Functionality in the Authorizer requires previously authenticated user Sessions.
The general pattern is to use the package level auth.Handle or auth.HandleFunc to wrap your HTTP handler in a middleware that will ensure the user is authorized for the role specified.
Once authorization is complete, the package level function auth.AuthorizedContext can be used inside HTTP handlers to retrieve a Context with necessary token information to access a given resource.
func NewEveAPIAuthorizer ¶
NewEveAPIAuthorizer creates a new authenticator using the given API client.
type EveAPIAuthorizer ¶
type EveAPIAuthorizer struct {
// contains filtered or unexported fields
}
EveAPIAuthorizer is an authentication authenticator using the EVE SSO.
func (*EveAPIAuthorizer) AuthorizedContext ¶
AuthorizedContext creates a context with the authorized token information stored in an authenticated session.
This method will attempt to load the necessary EVE API token for the given role from the user's authenticated session. If that fails, it will fall-back to loading the token from the database.
Once loaded, the EVE API token is refreshed, updated in the database, and a context containing the token information is returned.

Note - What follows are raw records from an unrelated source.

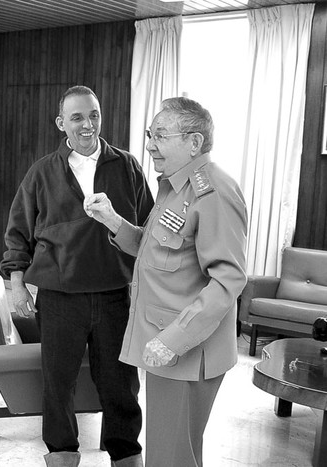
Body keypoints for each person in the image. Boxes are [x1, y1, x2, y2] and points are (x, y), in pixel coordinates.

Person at [84, 97, 247, 467]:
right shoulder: (175, 186)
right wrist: (114, 222)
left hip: (186, 349)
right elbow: (157, 249)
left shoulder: (213, 191)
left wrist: (173, 340)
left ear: (193, 142)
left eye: (160, 135)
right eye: (149, 134)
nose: (150, 144)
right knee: (172, 453)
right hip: (167, 345)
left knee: (170, 458)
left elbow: (228, 280)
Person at [1, 86, 153, 467]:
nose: (88, 124)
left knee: (121, 383)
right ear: (61, 124)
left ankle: (126, 454)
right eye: (77, 117)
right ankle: (63, 454)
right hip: (59, 297)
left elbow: (149, 230)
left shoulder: (128, 166)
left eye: (94, 115)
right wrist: (17, 284)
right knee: (57, 383)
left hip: (114, 294)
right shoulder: (41, 171)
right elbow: (18, 232)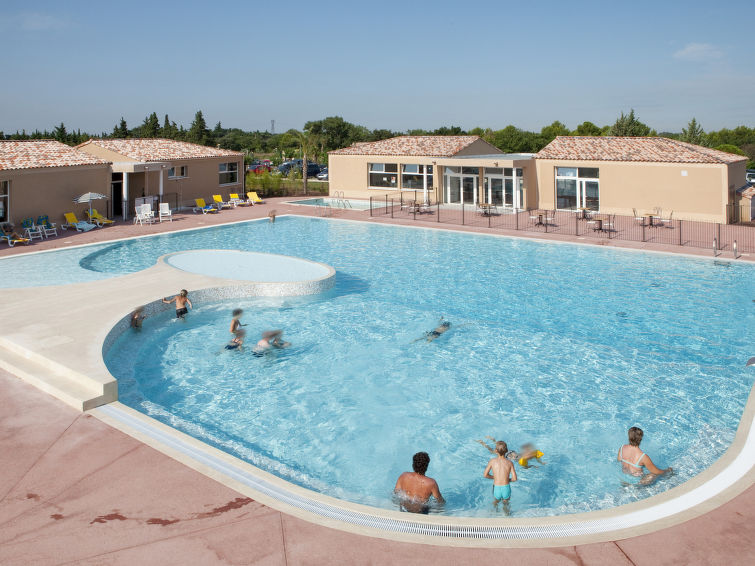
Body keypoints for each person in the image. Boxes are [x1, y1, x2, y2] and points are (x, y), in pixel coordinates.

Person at [483, 440, 517, 512]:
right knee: (506, 504)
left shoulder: (492, 461)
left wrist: (494, 477)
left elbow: (485, 475)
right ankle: (507, 516)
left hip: (496, 488)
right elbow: (514, 479)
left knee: (496, 501)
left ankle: (493, 513)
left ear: (496, 451)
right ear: (507, 451)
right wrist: (507, 479)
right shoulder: (510, 463)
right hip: (506, 488)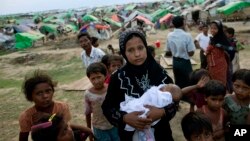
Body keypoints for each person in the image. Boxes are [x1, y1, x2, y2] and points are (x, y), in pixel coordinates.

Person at [102, 28, 175, 141]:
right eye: (130, 50)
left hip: (162, 133)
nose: (137, 54)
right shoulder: (118, 78)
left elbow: (174, 98)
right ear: (124, 53)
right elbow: (107, 107)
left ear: (146, 47)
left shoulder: (160, 72)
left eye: (140, 48)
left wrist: (162, 112)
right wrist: (125, 118)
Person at [19, 70, 71, 141]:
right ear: (30, 97)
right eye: (39, 93)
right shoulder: (26, 116)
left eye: (48, 91)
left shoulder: (62, 107)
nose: (45, 96)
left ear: (53, 91)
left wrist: (48, 116)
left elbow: (65, 126)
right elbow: (23, 137)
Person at [85, 62, 120, 141]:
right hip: (99, 127)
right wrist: (89, 131)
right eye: (93, 78)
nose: (96, 81)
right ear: (89, 79)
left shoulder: (111, 89)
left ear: (105, 76)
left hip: (114, 125)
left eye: (99, 77)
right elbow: (87, 113)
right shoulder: (88, 94)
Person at [165, 16, 196, 89]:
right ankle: (187, 97)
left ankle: (179, 97)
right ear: (183, 23)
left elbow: (168, 51)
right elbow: (191, 52)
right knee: (188, 82)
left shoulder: (169, 35)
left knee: (178, 82)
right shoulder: (187, 35)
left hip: (175, 62)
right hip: (185, 62)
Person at [206, 20, 230, 87]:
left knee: (221, 84)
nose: (212, 30)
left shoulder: (222, 39)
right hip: (212, 65)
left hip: (220, 66)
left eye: (215, 28)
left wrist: (220, 46)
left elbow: (231, 49)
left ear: (219, 29)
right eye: (211, 28)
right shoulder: (212, 39)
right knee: (213, 83)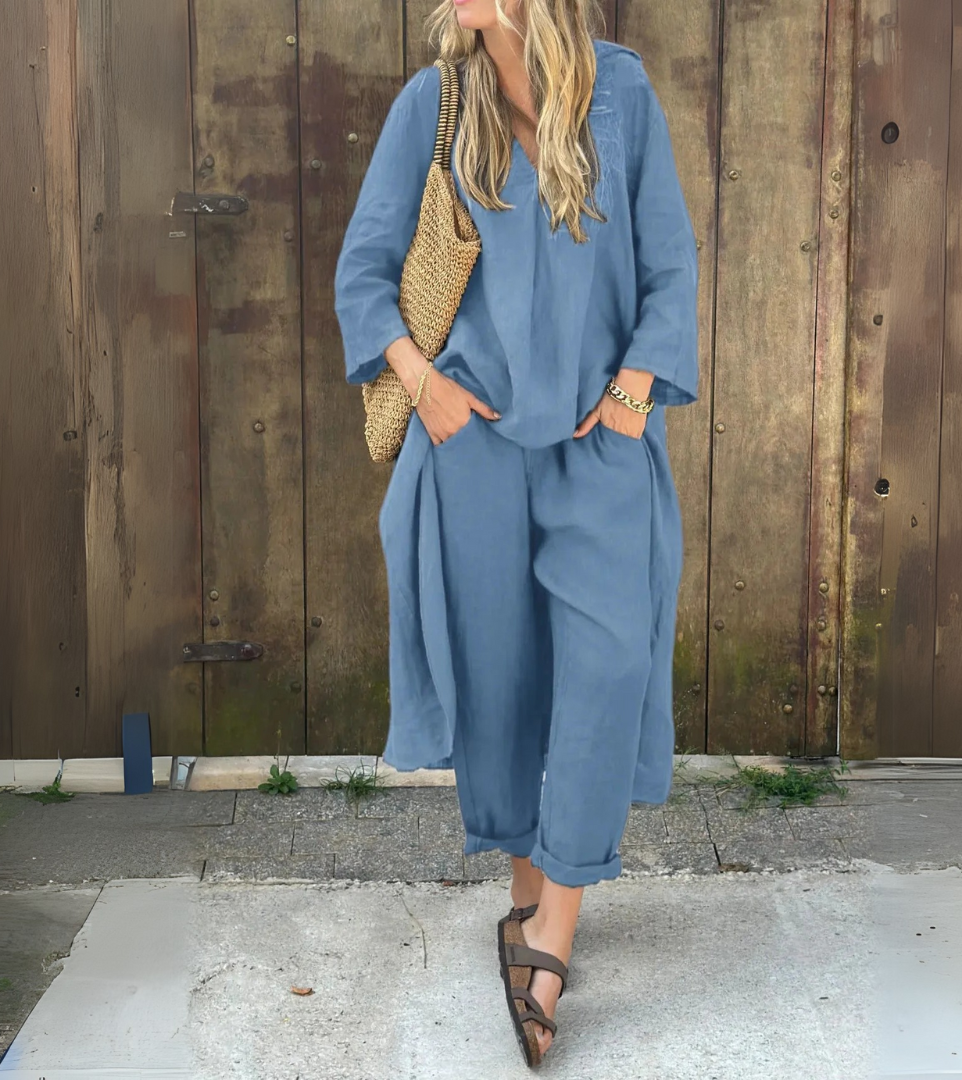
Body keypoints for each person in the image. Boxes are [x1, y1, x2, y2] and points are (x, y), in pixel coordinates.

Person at [334, 0, 698, 1066]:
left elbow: (671, 264)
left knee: (607, 666)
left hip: (600, 446)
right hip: (476, 448)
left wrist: (632, 393)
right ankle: (529, 898)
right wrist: (424, 387)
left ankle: (551, 938)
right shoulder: (437, 103)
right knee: (501, 680)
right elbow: (364, 272)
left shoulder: (621, 93)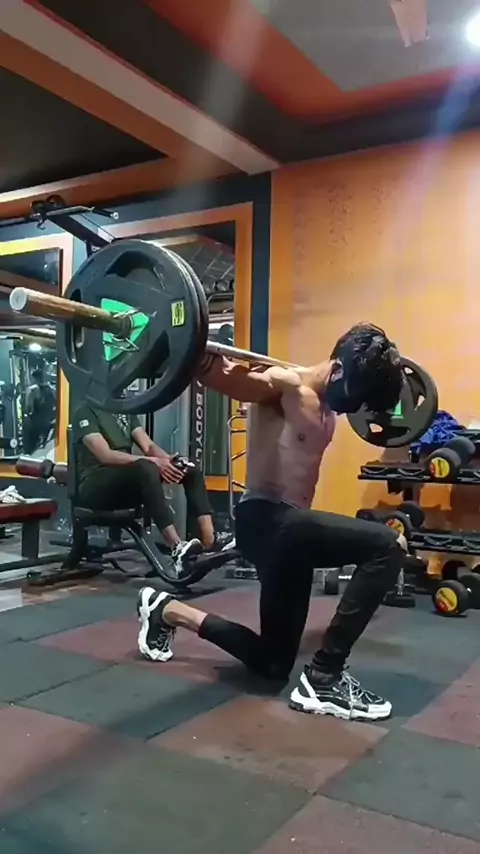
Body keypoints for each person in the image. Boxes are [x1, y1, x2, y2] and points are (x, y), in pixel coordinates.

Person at [137, 323, 407, 720]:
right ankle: (324, 677)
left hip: (291, 539)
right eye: (357, 394)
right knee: (387, 546)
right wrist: (178, 341)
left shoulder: (328, 409)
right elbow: (216, 374)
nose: (356, 406)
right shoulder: (283, 384)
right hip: (265, 520)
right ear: (337, 369)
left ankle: (167, 609)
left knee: (273, 664)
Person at [71, 403, 222, 572]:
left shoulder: (125, 411)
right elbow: (105, 455)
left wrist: (168, 461)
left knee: (190, 467)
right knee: (146, 468)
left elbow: (149, 446)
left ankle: (210, 541)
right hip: (95, 488)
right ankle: (176, 547)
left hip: (124, 484)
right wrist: (156, 463)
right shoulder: (85, 412)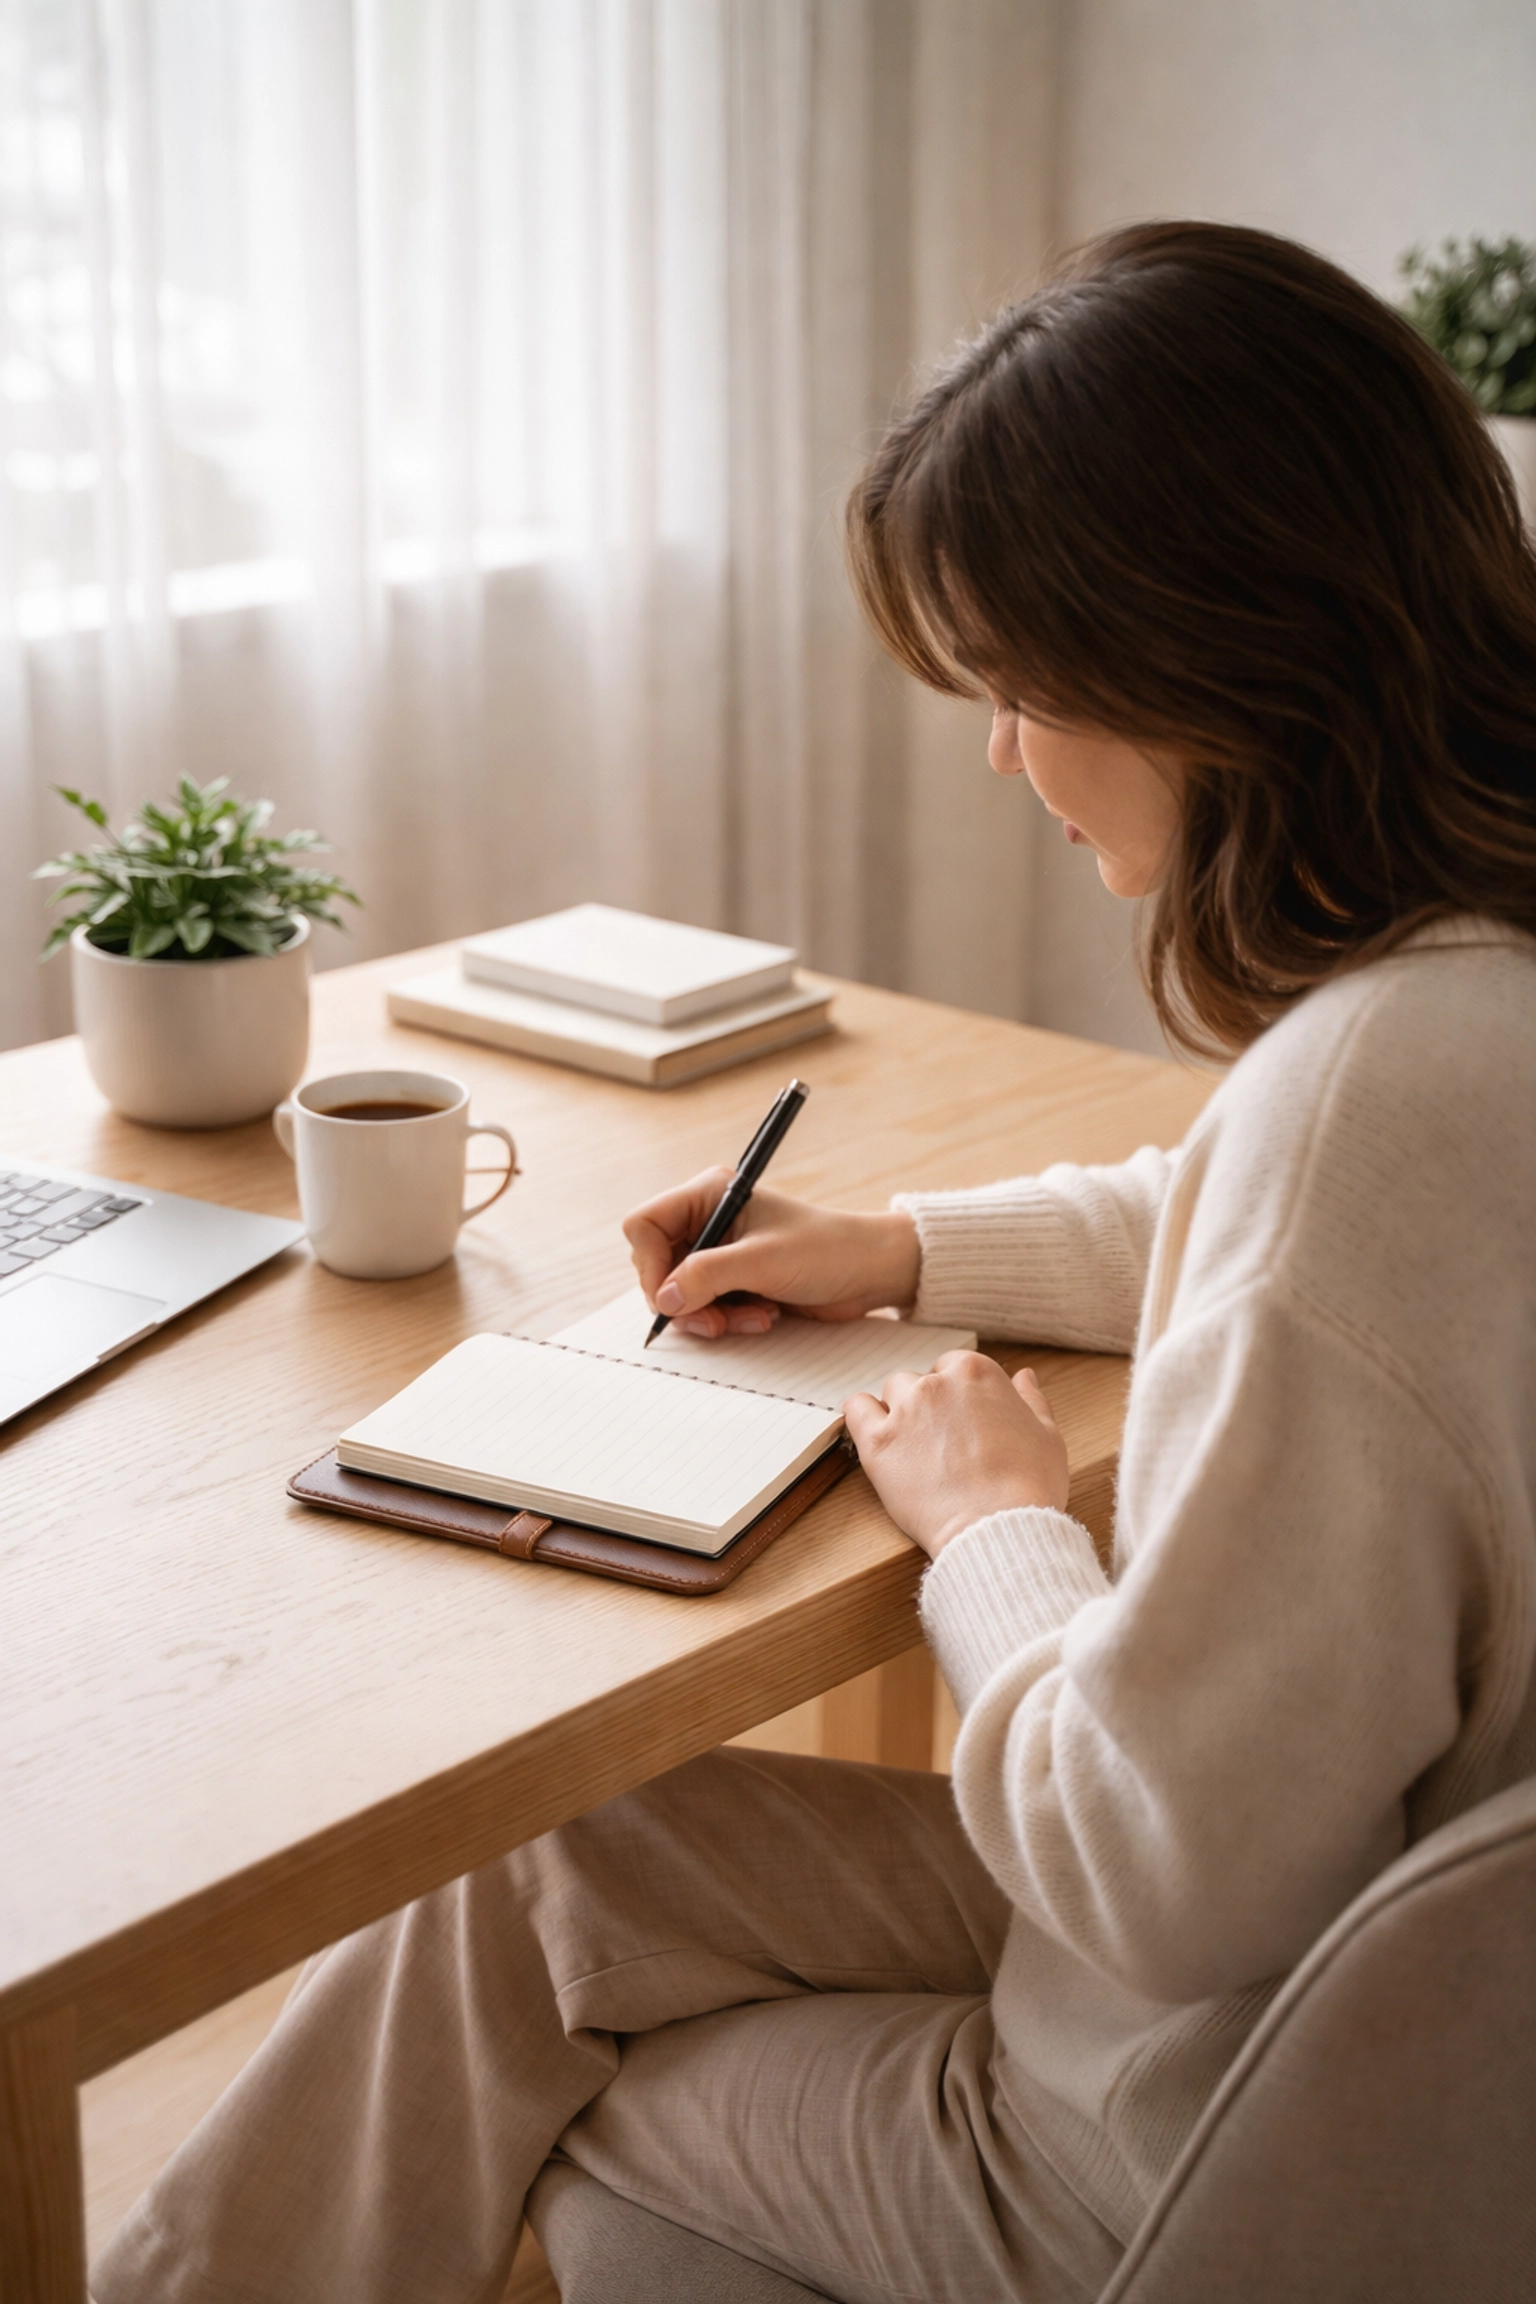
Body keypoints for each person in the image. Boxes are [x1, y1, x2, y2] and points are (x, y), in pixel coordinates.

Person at [94, 221, 1536, 2304]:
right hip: (1376, 1986)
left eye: (1022, 686)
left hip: (1187, 2130)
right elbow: (1256, 1226)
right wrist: (892, 1243)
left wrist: (995, 1528)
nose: (1001, 752)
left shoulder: (1359, 1108)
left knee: (542, 2070)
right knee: (562, 1855)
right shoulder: (1456, 1013)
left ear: (1206, 657)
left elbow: (1156, 1875)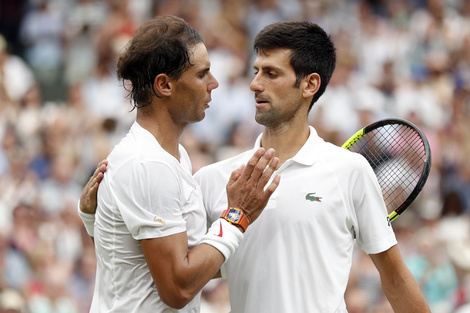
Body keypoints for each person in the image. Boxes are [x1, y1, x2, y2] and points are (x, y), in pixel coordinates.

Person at [81, 20, 430, 312]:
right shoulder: (213, 180)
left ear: (310, 84)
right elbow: (171, 268)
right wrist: (100, 215)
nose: (254, 84)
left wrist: (95, 217)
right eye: (256, 71)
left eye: (271, 73)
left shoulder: (349, 171)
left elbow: (396, 279)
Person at [77, 15, 281, 313]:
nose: (214, 83)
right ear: (165, 85)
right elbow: (178, 287)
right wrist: (237, 215)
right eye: (202, 74)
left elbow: (134, 256)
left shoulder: (170, 157)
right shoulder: (148, 164)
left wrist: (93, 220)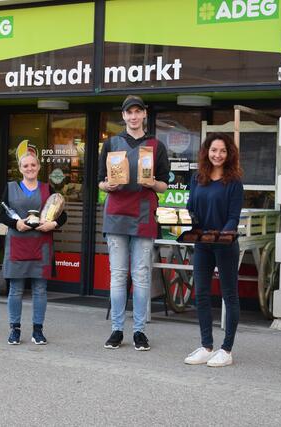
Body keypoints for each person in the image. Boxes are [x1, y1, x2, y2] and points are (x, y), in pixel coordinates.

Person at [98, 95, 169, 351]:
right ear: (124, 116)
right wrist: (108, 185)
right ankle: (117, 329)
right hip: (116, 214)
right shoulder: (111, 144)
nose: (134, 116)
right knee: (117, 276)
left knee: (140, 276)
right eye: (130, 113)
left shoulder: (156, 146)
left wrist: (152, 184)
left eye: (138, 112)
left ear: (144, 114)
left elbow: (163, 184)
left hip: (143, 215)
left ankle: (139, 331)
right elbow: (99, 181)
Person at [184, 132, 243, 367]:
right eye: (213, 150)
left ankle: (227, 350)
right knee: (203, 294)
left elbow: (233, 218)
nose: (217, 155)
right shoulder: (198, 178)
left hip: (225, 244)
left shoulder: (234, 182)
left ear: (229, 154)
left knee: (229, 295)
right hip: (202, 243)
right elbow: (191, 207)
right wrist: (187, 220)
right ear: (206, 152)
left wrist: (220, 236)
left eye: (222, 151)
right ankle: (207, 346)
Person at [0, 152, 67, 345]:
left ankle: (38, 330)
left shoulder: (48, 189)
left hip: (41, 244)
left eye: (33, 165)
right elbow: (2, 215)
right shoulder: (10, 188)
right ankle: (15, 329)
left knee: (40, 289)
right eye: (25, 166)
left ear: (38, 167)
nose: (29, 168)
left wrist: (53, 225)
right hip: (17, 244)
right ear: (20, 169)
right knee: (16, 289)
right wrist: (16, 224)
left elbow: (62, 215)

func (*EveAPIAuthorizer) BeginAuthorization ¶
func (p *EveAPIAuthorizer) BeginAuthorization(s *Session, r model.Role, w http.ResponseWriter, req *http.Request)
BeginAuthorization starts the authorization process.
The state is a nonce that is stored on the session and verified in the successful authentication request. This method redirects to the OAuth2 endpoint on the EVE SSO site. Once the user logs in, they will be directed to the configured "return_url" which should call FinishAuth.
func (*EveAPIAuthorizer) FinishAuthorization ¶
func (p *EveAPIAuthorizer) FinishAuthorization(s *Session, req *http.Request) error
FinishAuthorization completes the authorization process.
The state is loaded from the session and checked against the request. Once the user logs into EVE SSO, they should be directed to a handler that calls this method.
The access token and refresh token, along with the character ID and name are stored on the session.
func (*EveAPIAuthorizer) InvalidateAuthorization ¶
func (p *EveAPIAuthorizer) InvalidateAuthorization(s *Session, r model.Role) error
type FormLoginAuthenticator ¶
type FormLoginAuthenticator struct {
// contains filtered or unexported fields
}
FormLoginAuthenticator is an authenticator using database-backed users and form logins.
func (*FormLoginAuthenticator) BeginAuthentication ¶
func (p *FormLoginAuthenticator) BeginAuthentication(s *session.Session, w http.ResponseWriter, req *http.Request)
BeginAuthentication starts the authentication process.
This function generates a CSRF token and redirects the user to the login form.
func (*FormLoginAuthenticator) FinishAuthentication ¶
func (p *FormLoginAuthenticator) FinishAuthentication(s *session.Session, req *http.Request) (*Session, error)
FinishAuthentication completes the authentication process.
This function verifies the submitted information against what is stored in the database. If the verification passes, an authenticated user session is started.
func (*FormLoginAuthenticator) VerifyAuthentication ¶
func (p *FormLoginAuthenticator) VerifyAuthentication(s *session.Session) (*Session, bool)
VerifyAuthentication checks for an existing authentication in the current session.
This function checks the given session for authentication information and a valid user session. If the user session is valid, an authenticated user session is continued.
type Manager ¶
type Manager struct { Authenticator Authorizer Sessions session.Manager }
A Manager is a wrapper around an Authenticator, Authorizer, and session manager.
func NewManager ¶
func NewManager(authenticator Authenticator, authorizer Authorizer, sessions session.Manager) Manager
NewManager creates a new Manager, ready for use.